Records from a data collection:
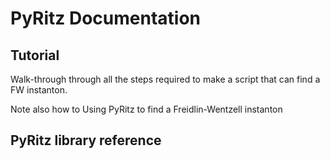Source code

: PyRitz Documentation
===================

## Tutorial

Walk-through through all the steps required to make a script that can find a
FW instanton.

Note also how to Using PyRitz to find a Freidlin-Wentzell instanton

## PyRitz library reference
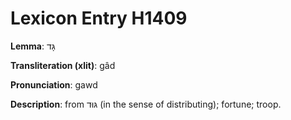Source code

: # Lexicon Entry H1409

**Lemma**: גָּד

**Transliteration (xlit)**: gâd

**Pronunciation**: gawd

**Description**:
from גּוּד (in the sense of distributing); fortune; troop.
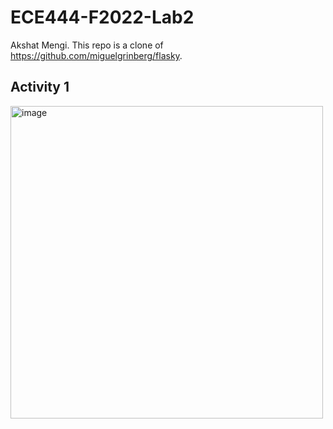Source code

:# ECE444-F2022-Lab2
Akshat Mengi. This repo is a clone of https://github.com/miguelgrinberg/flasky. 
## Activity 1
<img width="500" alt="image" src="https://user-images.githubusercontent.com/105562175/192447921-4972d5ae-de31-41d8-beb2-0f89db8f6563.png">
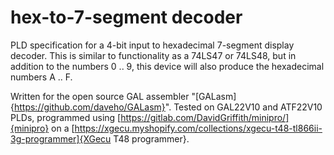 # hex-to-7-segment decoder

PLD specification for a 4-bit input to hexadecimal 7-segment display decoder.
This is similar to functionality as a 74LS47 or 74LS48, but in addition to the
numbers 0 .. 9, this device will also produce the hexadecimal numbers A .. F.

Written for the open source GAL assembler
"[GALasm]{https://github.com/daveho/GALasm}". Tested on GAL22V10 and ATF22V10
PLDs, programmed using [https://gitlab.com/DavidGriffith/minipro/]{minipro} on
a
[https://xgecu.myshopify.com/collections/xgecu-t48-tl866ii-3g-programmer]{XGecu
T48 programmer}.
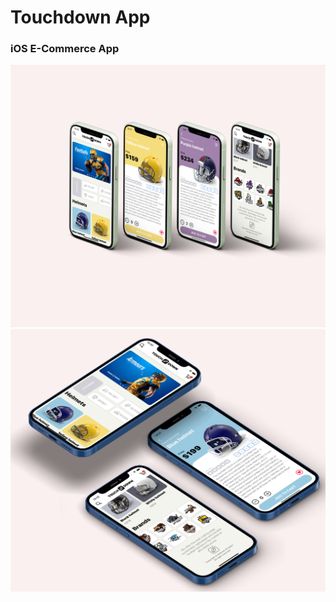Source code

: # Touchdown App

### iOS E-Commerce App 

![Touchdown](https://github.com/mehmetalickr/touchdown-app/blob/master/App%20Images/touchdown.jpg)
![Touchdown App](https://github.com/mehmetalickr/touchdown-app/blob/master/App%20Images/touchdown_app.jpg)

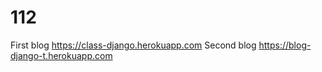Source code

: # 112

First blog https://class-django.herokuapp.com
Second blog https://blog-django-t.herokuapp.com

* **What the exercise asks**
Repeat the data word for word, excluding any image.

* **Exercise output**
Source code

: PyRitz Documentation
===================

## Tutorial

Walk-through through all the steps required to make a script that can find a
FW instanton.

Note also how to Using PyRitz to find a Freidlin-Wentzell instanton

## PyRitz library reference
Source code

: # Lexicon Entry H1409

**Lemma**: גָּד

**Transliteration (xlit)**: gâd

**Pronunciation**: gawd

**Description**:
from גּוּד (in the sense of distributing); fortune; troop.
Source code

:# ECE444-F2022-Lab2
Akshat Mengi. This repo is a clone of https://github.com/miguelgrinberg/flasky. 
## Activity 1
<img width="500" alt="image" src="https://user-images.githubusercontent.com/105562175/192447921-4972d5ae-de31-41d8-beb2-0f89db8f6563.png">
 # hex-to-7-segment decoder

PLD specification for a 4-bit input to hexadecimal 7-segment display decoder.
This is similar to functionality as a 74LS47 or 74LS48, but in addition to the
numbers 0 .. 9, this device will also produce the hexadecimal numbers A .. F.

Written for the open source GAL assembler
"[GALasm]{https://github.com/daveho/GALasm}". Tested on GAL22V10 and ATF22V10
PLDs, programmed using [https://gitlab.com/DavidGriffith/minipro/]{minipro} on
a
[https://xgecu.myshopify.com/collections/xgecu-t48-tl866ii-3g-programmer]{XGecu
T48 programmer}.
Source code

: # Touchdown App

### iOS E-Commerce App 

![Touchdown](https://github.com/mehmetalickr/touchdown-app/blob/master/App%20Images/touchdown.jpg)
![Touchdown App](https://github.com/mehmetalickr/touchdown-app/blob/master/App%20Images/touchdown_app.jpg)

Source code

: # 112

First blog https://class-django.herokuapp.com
Second blog https://blog-django-t.herokuapp.com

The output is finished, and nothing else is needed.